People are going to tell you who you are your whole life.
She might not be Emma the Savior, but she is Emma the Princess. She's the girl who fell for a realm hopping runaway and chose duty over adventure. She has endured stares and whispers and watched her perfect parents knight her perfect son. And wonders what would've happened if she'd just kept running.
If she'd gone into the woods and hadn't turned back, hadn't run into Bae, hadn't stolen away with a piece of him inside of her.
Hadn't cried on her godmother's shoulder and let that piece grow inside of her. Had not let Snow White and Prince Charming coo over her son when a few months ago she'd been crying over a grave.
Her son learns to ride a stallion and wear armour, learns to lead regiments and hunt witches. Her little prince has become a proud and noble knight of the realm.
Princess Emma is perfect. She sings and dances and plucks delicate little flowers from the woods she used to run in.
She wears pink dresses, ermine coats, and red lipstick. And if Emma Swan is the product of True Love then so too is she.
Princess Emma might not be the saviour, but she is royalty. She stands before the Evil Queen—she's practising diplomacy (thank you mother)—and bows and scrapes and offers up the key to the kingdom. She feels the Queen's stare, as sharp as any in the court, and lets it glance off her as all the others have.
Her little prince, now her little knight, comes crashing to her rescue. He's cold and vicious and fully prepared to kill the woman who pleads with him with such soft eyes.

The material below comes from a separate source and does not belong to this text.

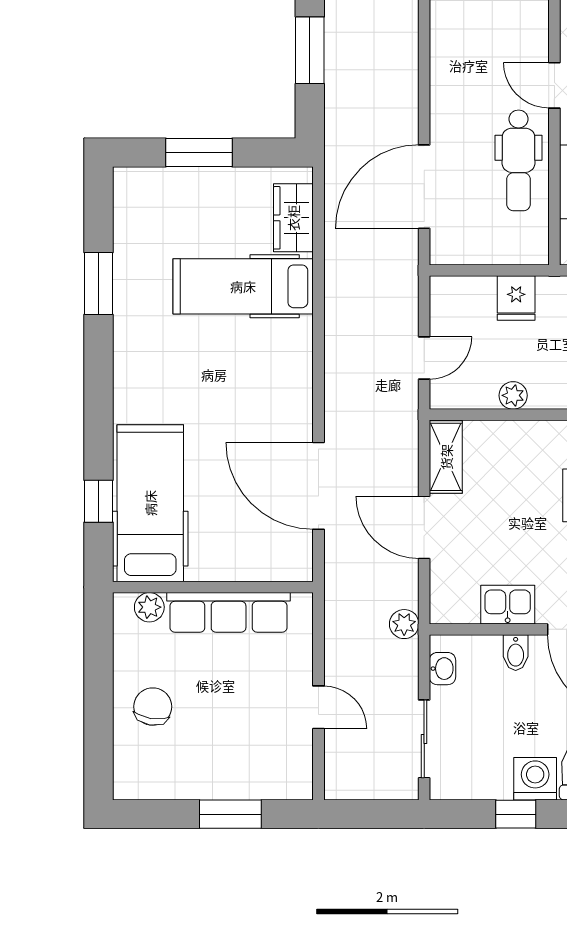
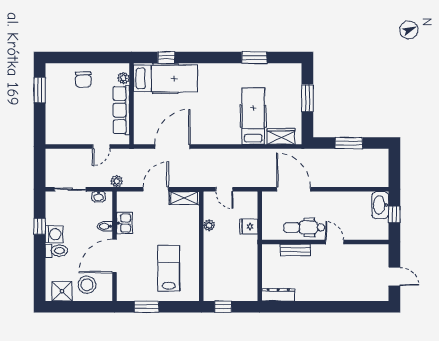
door: (554, 85) -> (335, 242), hinge flipped
chair: (153, 707) -> (83, 79), turned 81
door: (318, 707) -> (101, 147), moved
window: (230, 814) -> (40, 90), moved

This Emma may not be the Savior, but in every life she is the girl who ran away, who loved a thief, who gave birth at 17. The woman who watches her son grow into something she never could have imagined.
You just gotta punch back and say, "No, this is who I am."
Emma is a protector, savior magic or not, and when knight Henry is prepared to kill this soft Regina, Emma has as of yet untapped magical potential.
The sword hangs in the air.
You want people to look at you differently? Make them.
Henry is her son. And Regina is his mother.
The second time Emma holds a sword. She grasps the hilt firmly, lifts the point upwards, and sees in the blade the power to make her own choices.